Even slight improvements turn into bigger strides. I’ve read a number of books on forming habits, and I can’t remember which one it came from, but a book introduced me to a new way of thinking about habits. You have to practice them like you do your skills. Even small steps are setting up links in your brain, creating pathways so next time you take another step you can build out even more. Practicing your habits. It’s not that novel of a concept, but as someone who always thought about habits as complete reforms it gave me an insight to how I could realistically improve.

Small steps, always moving forward. I can do that.

I like spending time on my more obscure hobbies that I don’t work on often, and it’s nice to think that my three hours spent designing a book cover for my current work in progress is enough to help me create pathways towards being creative.

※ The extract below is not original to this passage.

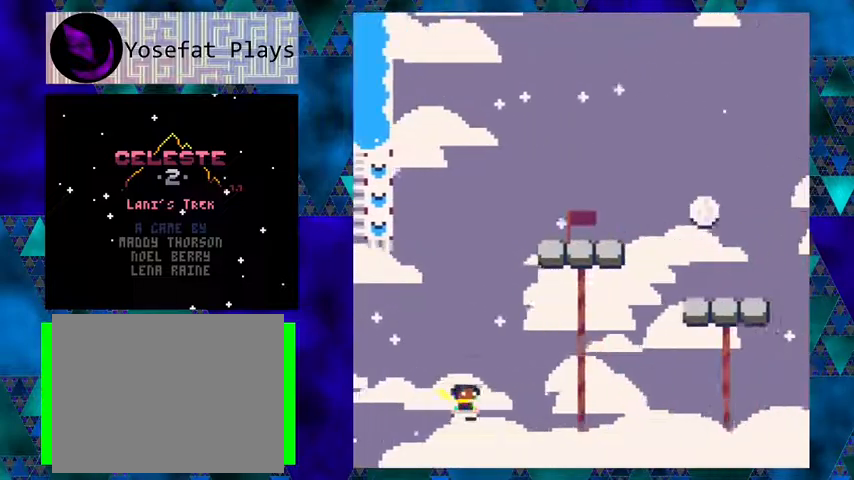
{"buttons": ["B", "DPAD_LEFT"], "left_stick": "center", "events": [[33, "B", "down"], [67, "DPAD_RIGHT", "up"], [100, "DPAD_LEFT", "down"]]}
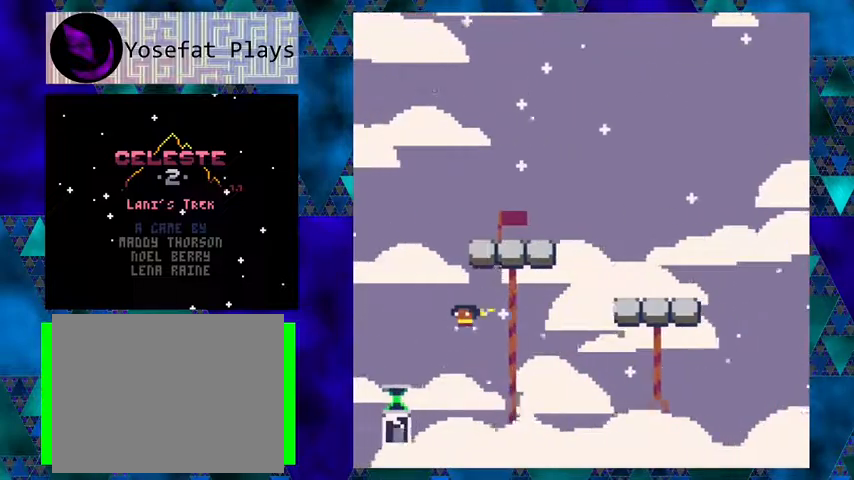
{"buttons": ["B"], "left_stick": "center", "events": [[167, "B", "up"], [300, "B", "down"], [333, "DPAD_LEFT", "up"]]}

Also thinking about it logistically in terms of brain pathways has been fantastic. It not only helps me love my small steps, but it also makes me think long and hard about what kind of pathways I have been forming on a daily bases, whether the anger from social media was creating emotional pathways to anger no matter the triggers, or whether I was making anxiety pathways unintentionally.

It is fact that this is how our brain works, but thinking about it in this way has helped me look at how I view habit forming and what kind of habits I’m forming when I’m not trying.